Não, claro [risos]. Mas o percurso que ela [protagonista] faz é o mesmo que o meu. Tenho bem presente o que é ser criança naquele sítio, mas há outra razão: queria que a história se passasse numa cidade pequena, onde toda a gente se conhece e quando há um rumor, toda a gente sabe. Queria aprofundar a relação entre duas adolescentes, uma tímida e outra que diz a toda a gente que não tem medo. Queria explorar a importância da voz, o que é preciso fazer para a tua voz ser ouvida. E sou um bocado sádica com as personagens, pensei qual seria o período mais difícil para isso acontecer.
Durante os anos de fascismo em Itália.
Por causa do machismo, racismo, a sociedade patriarcal, tudo no seu expoente máximo, era impossível elas serem ouvidas. Para mim também era melhor olhar para o passado, dar aquele passo para trás e pensar porque é que algumas coisas ainda existem da mesma forma.
Ao ler o livro tive essa sensação: estamos a voltar a este sítio. A voz delas é para ser ouvida no presente?
A luta delas é também a tua. As pessoas e as comunidades oprimidas têm necessidade de ser ouvidas e creio que está a tornar-se mais difícil. É enfurecedor. E é um paradoxo, nos dias de hoje já devíamos ter vencido o preconceito, a sociedade patriarcal, a tradição opressiva. Mas não, parece que é algo circular e que está a voltar, a ficar maior e mais assustador. Há uma ansiedade à minha volta, a sensação de que as coisas se estão a tornar piores.
A Malnascida comporta-se como um homem para ser melhor do que eles?
Não pensei nela como se estivesse a agir como um homem, mas como uma criatura diferente. Cresceu, desde criança, com esta ideia de que era uma bruxa, acarinhada pelo diabo. Era o que as pessoas lhe diziam. Convenceu-se disso. Se me dizes que sou assim, vou mostrar-te que sou assim: é um misto de poder e mecanismo de enfrentamento.
A história acontece num período de mudança.
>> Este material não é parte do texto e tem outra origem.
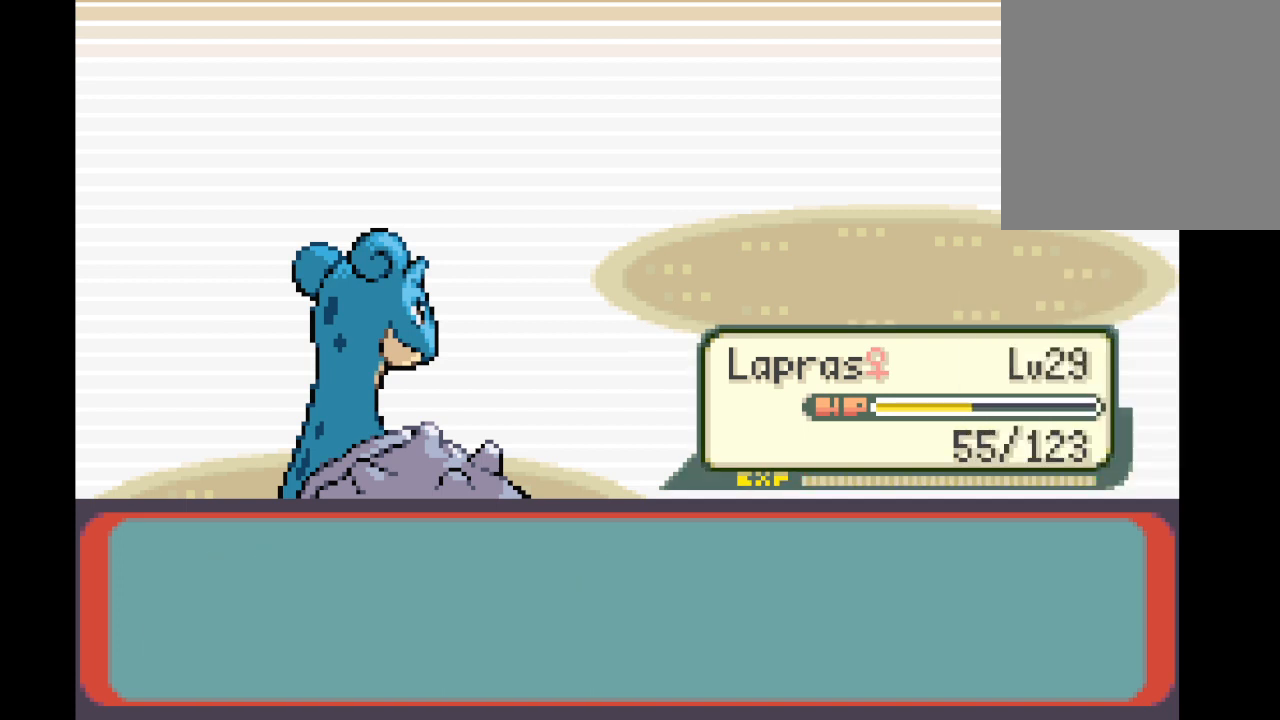
{"buttons": [], "left_stick": "center", "right_stick": "center", "events": []}
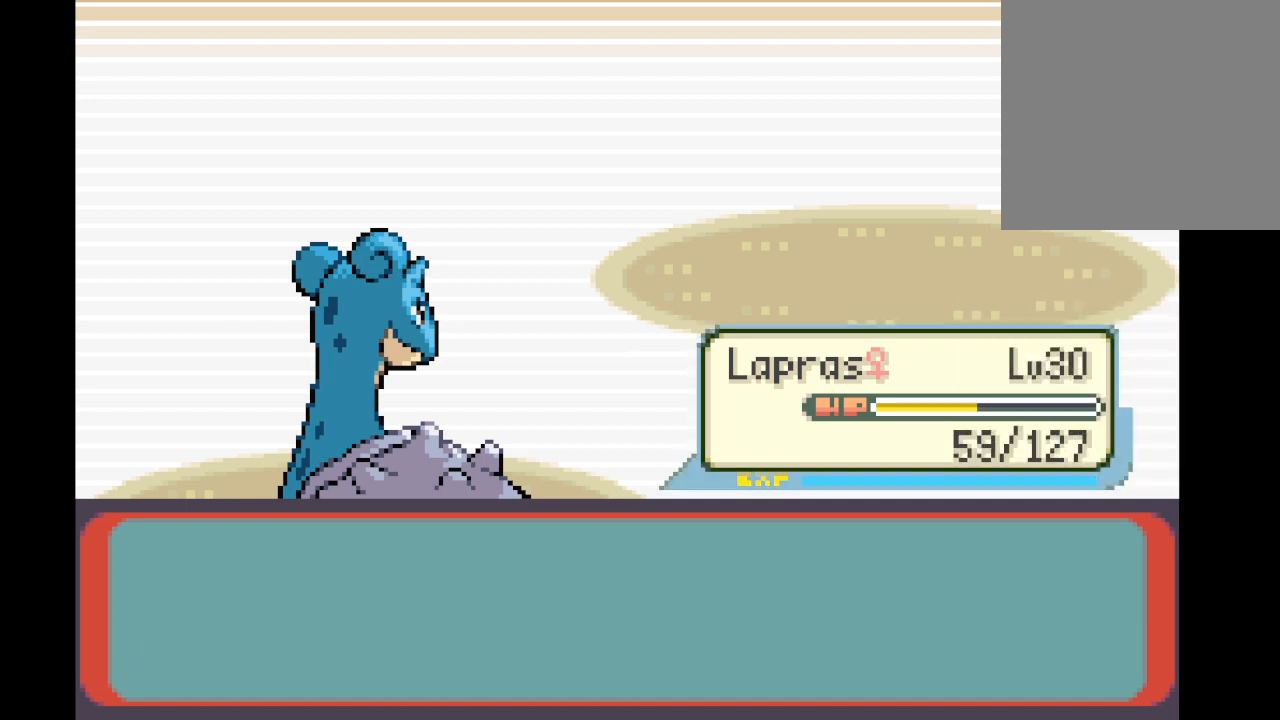
{"buttons": ["A"], "left_stick": "center", "right_stick": "center", "events": [[41, "A", "down"], [166, "A", "up"], [292, "A", "down"], [417, "A", "up"], [500, "A", "down"]]}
Acha que atravessamos um momento semelhante?
Penso que quando uma história te encontra, tens de a escrever dessa forma. Não é para forçar uma mensagem, caso contrário deixa de ser uma história.
“Eu antes não tinha medo do futuro, agora tenho.” Tem medo do futuro?
Sim, sinto o mesmo. Quando era mais nova, era como se “eles” – “eles” no geral, o mundo – tivessem a promessa de que estava tudo disponível. Podias ter tudo, só tinhas de acreditar. Agora essa promessa está quebrada, não significa nada, é pó. Não consigo acreditar no futuro como acreditava até há poucos anos. É algo triste.
E parece que não há escapatória. Havia uma ideia de futuro, associada ao trabalho, ao lazer, à vida, que não se cumpriu.
É mais fácil pensar no fim do mundo do que no fim do capitalismo.
Essa famosa frase do Mark Fisher.
Ninguém se preocupa em mudar. As pessoas que têm a real possibilidade de mudar, não querem saber. Como não ganham nada com isso, não querem saber. É enfurecedor. ●
Queria aprofundar uma relação entre duas adolescentes, uma tímida e outra que diz a toda a gente que não tem medo. O que é preciso fazer para a tua voz ser ouvida?